• Exercise instructions: Where in the listing does the word "candle" appear? Report each line that holds it.

---------- Material supplied ----------

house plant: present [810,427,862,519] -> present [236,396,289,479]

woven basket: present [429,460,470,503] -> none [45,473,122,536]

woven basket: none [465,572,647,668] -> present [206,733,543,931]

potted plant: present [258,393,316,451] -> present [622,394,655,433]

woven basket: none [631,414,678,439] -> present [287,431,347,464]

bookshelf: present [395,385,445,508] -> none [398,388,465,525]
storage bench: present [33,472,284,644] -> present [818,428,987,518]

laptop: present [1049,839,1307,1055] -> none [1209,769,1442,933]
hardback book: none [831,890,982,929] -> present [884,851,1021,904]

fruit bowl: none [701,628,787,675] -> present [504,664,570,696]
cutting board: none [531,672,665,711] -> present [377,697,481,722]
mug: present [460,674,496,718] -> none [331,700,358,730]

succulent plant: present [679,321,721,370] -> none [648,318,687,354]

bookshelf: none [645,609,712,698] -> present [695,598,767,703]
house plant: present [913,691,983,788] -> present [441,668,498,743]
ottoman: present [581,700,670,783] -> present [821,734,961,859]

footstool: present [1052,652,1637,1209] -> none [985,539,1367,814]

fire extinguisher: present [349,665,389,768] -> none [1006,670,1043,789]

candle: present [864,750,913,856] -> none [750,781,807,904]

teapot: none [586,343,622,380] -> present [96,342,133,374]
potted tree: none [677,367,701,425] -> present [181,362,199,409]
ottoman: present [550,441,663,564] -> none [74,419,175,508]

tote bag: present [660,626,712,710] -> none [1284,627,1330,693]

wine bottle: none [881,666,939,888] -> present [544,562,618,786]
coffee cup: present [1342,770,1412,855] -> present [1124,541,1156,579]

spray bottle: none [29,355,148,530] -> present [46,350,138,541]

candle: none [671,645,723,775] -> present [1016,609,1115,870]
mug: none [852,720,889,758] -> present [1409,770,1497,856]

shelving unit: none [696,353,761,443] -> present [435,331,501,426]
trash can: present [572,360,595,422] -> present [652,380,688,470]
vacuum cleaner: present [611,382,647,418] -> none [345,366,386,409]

----------

• Reply to the exercise:
candle: present [864,750,913,856] -> none [750,781,807,904]
candle: none [671,645,723,775] -> present [1016,609,1115,870]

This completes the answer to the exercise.